All of these elements, McGonigal argues, add up to the belief of many gamers that they are individually capable of changing their virtual world (Listen to her TED talk here). The remaining issue is then to transfer this energy from the satisfaction of online gaming communities to real-life issues like Sachs’ description of environmental sustainability and poverty alleviation. McGonigal’s argument, and Schell’s for the most part, both center on the realization that gamers don’t feel the same way about solving problems in real life as they do in game settings. Their objective is to catalyze the problem-solving capacity of this population into new circumstances that are socially relevant.

This objective is not unlike Sachs’ goal of using available technologies, coupled with human capacity and political will for change, to improve our sustainable practices. Much like the video game industry, I would argue that many professions are moving to projects, missions, ventures etc. that are socially relevant (a prime example being corporate social responsibility). The example of video gamers can easily be substituted for other disciplines of work or specific populations with a unique skill set.

After considering these seemingly unrelated, yet converging discussions of modernity, I was brought back to the idea of social entrepreneurship. As traditionally defined, a social entrepreneur is someone who “identifies and solves social problems on a large scale. Just as business entrepreneurs create and transform whole industries, social entrepreneurs act as the change agents for society, seizing opportunities others miss in order to improve systems, invent and disseminate new approaches and advance sustainable solutions that create social value.” (Excerpt taken from The New Heroes a PBS series). As I reflected on this definition, I was reminded of those defining features McGonigal described within gamers-optimism, trust, productivity and meaning. The ideals align fairly well.

Perhaps one of the greatest responsibilities with which social entrepreneurs are charged is to become a broker of social change; that is, creating systems for collaboration, inventing new ways of solving social problems and disseminating this information in a way that appeals to individuals from a variety of backgrounds and expertise.
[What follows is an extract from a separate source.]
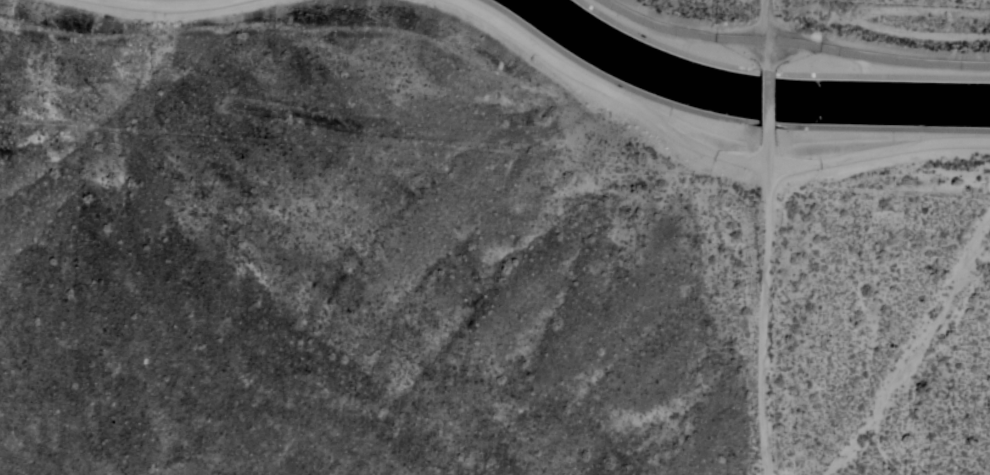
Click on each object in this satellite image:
road: (766, 31)
road: (767, 103)
road: (767, 310)

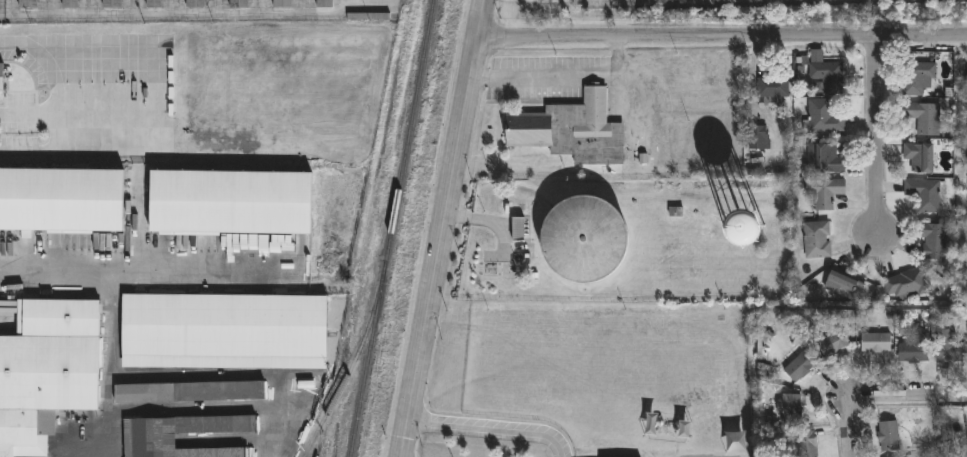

Social entrepreneurs can help to answer questions like: How can we improve the translation of larger problems requiring both innovation and collaboration so that we engage a diversity of groups within society, while still building on the skill sets and unique interests? Furthermore, in doing so, how can we garner support and motivate individuals to remain engaged even in a society where attention is a commodity?

In addressing the large-scale environmental challenges described by Sachs, social entrepreneurs will not only play a role in innovative business solutions, product development and technological advances but also in catalyzing social/political will and captivating the attention of the masses. Moving forward, social entrepreneurs can and will likely be a decisive voice in shaping “where a civilization focuses its attention” and in doing so, help to define “what the civilization cares about.”